Выбрать главу

Вышвырнул, как подзаборную мразь – так что двери захлопнулись, автобус газанул, а он остался барахтаться внизу, в дыму и лужах. У подножия равнодушно сияющей, разъятой на два вигвама стальной пирамиды остановки.

Сердце у меня сжимается и сейчас, я всё это так и вижу… И я не устаю благодарить небеса, что грохнулся он хотя бы не в эту лужу – длинную, как ванна, с мутно-черной водой и наколотыми льдинками – не лицом, не головой об асфальт, подставил-таки руки, нехило, наверно, их ободрав о кромку льда.

Этот его взгляд, улыбка жалобная, эти глаза – знакомые с детства глаза бабушки по матери, кроткие, но обидчивые. Невозможно поверить, что этот тщедушный человечек прошёл солдатом кровавую бойню. Тема эта никак не поднимается, и лишь однажды, когда его что-то совсем припёрло, я краем уха услышал на очередное обвинение в мягкотелости его нелепо-тихое: «Люб, я головы отрезанные видел». Одно из первых моих воспоминаний: приехал «дядь-Коля», только что из армии (в первый раз, конечно; мне-то года четыре), и стал, покуривая, поблёскивая бляхой, пуговицами и значками дембельской формы, мастерить из снега детским совком пирамидку. Фигура вышла удивительно ровной – ни родители, ни тем более я сам таких сделать не могли, – а сверху он ещё покрыл её фольгой от тут же развёрнутой шоколадки – и получилось что-то невиданное, сверкающе-идеальное, настоящее чудо!

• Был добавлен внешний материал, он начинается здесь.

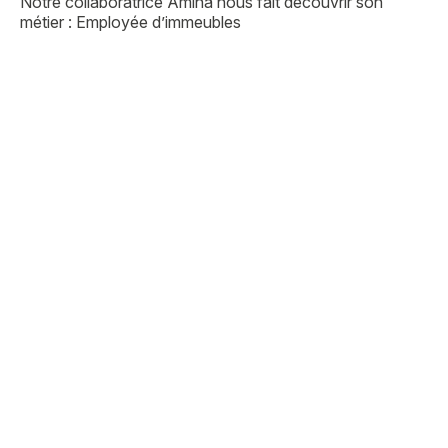
Notre collaboratrice Amina nous fait découvrir son
métier : Employée d’immeubles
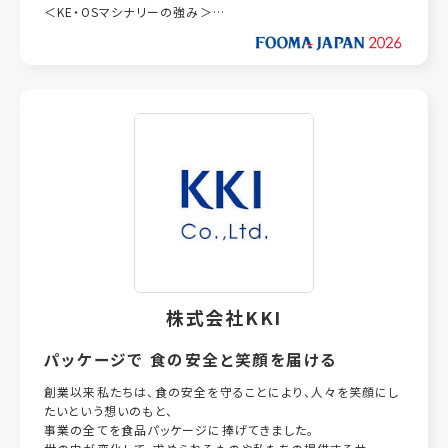
＜KE・OSマシナリーの強み＞
■食品における冷却の必要性
HACCPの観点から弊社が考える冷却の必要性をまとめました。
■当社の技術と品質
「冷熱技術で社会に貢献したい」それが私たちの願いです。
理想的な食品工場の環境作りを目指してチャレンジします。
■安心のサポート体制
24時間故障・修理の受付、及び日立グローバルライフ
ソリューションズ株式会社とのサービス委託契約により
万全のサービス体制を構築しております。
■製品開発・カスタマイズ
お客様のニーズに合わせた様々なご提案が可能です。
株式会社KKI
■設計から製造・施工まで
弊社は、設計から製造・施工まで一貫して行っているので
パッケージで 食の安全と笑顔を届ける
お客様のご要望に出来るだけ近い製品のご提供が出来ます。
創業以来私たちは、食の安全を守ることにより、人々を笑顔にし
たいという想いのもと、
■サンプルテスト
事業の全てを食品パッケージに捧げてきました。
冷却・冷凍、マット洗浄、食品洗浄等、実機を使ったサンプル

Катя с Викой, не попрощавшись, не обернувшись, за спинами, вышли; я поехал дальше.

4.

Я вывалился на промозглую улицу, кое-как закурил и, согнувшись от ветра, поспешил на Кольцо.

Да и что я ей – вернее, кто?.. Странноватый тип-писатель, редкоземельный самородок Чернозёмья – пусть и всего на семь лет старше (тогда это была разница, в её шестнадцать), пусть и из того же Тамбова, из того же, можно сказать, Строителя!..

В полутьме маячил бледно-розовый Светкин пуховичок и что-то типа её дурацких кепи или шали. Раньше меня пришла – но ей-то два шага шагнуть!.. Пуховичок не как у Кати, не как редкие, но всё же встречающиеся и здесь неабсурдные – длинный, дутый, гадко отливающий фиолетом, не из особо приятной на вид и ощупь ткани.

Вот, что называется, и почувствуй разницу. Щас ведь ещё стихи читать начнёт! Если не мораль…

Эх, рассуждал я в циничном ключе гражданина О. Бендера, поэтесски они бедняжки – не бывают они фитоняшки! Не щеголяют они в гриндерах-камуфляже, в лосинах, в обрезанных шортах! Пусть «фитоняшки» – ублюдочное слово, да и само понятие не ахти, но полно ведь вокруг нормальных девах спортзальных, не со сведёнными скулами и прочей мускулатурой, а демонстрирующих обтянутые-подтянутые прелести, о коих человечество за всю свою историю даже не мечтало!..

По сравнению с этим беспардонным парадом совершенства форм, текстур, движений, температур и т. п. чувствуешь себя каким-то морским коньком, хрупким, несуразным, полупрозрачно-причудливым, или утёнком – не менее хрупким, «в чём душа», весь шалты-болты, ничего не знающим и всего боящимся в мире, но от природы любопытно тянущим клювик и полузакрытые глазёнки к солнышку…

Шокирующее излишество форм – как хвост павлина, как притягательно-отталкивающая, нереально гладкая поверхность дельфина.

А тут… Поэтэссы рядятся в «винтаж» – как они это называют – долгополые кофты, шерстяные юбки, пол метущие, иль в юбки чёрно-флисовые «мини», с колготками отвратными телесно-старушечьей ряби!

– Привет! – вся зарделась и зарозовела, под цвет пуховика.

– Привет, – но на улице всё же холод, не май-месяц, даже целоваться не стали.

Вот она проза жизни, всё равно, что нежнейший «Те Гуаньинь» перебить неприкрытейшей хлоркой! Как после тончайших оттенков рислинга хватить опять – «патошного»!

Боле того, Светка, когда я ей после двух недель разлуки сделал замечание, наградила меня отповедью воинствующего (в то время ещё далеко не тотального) феминизма: мол, я ноги специально не брею, и черноватые волосы, которые столь отвратно торчат сквозь «телесность» отвратных колготок, – это «воплощение естественной фем-телесности»! Я чуть не затормозил троллейбус – собственными руками!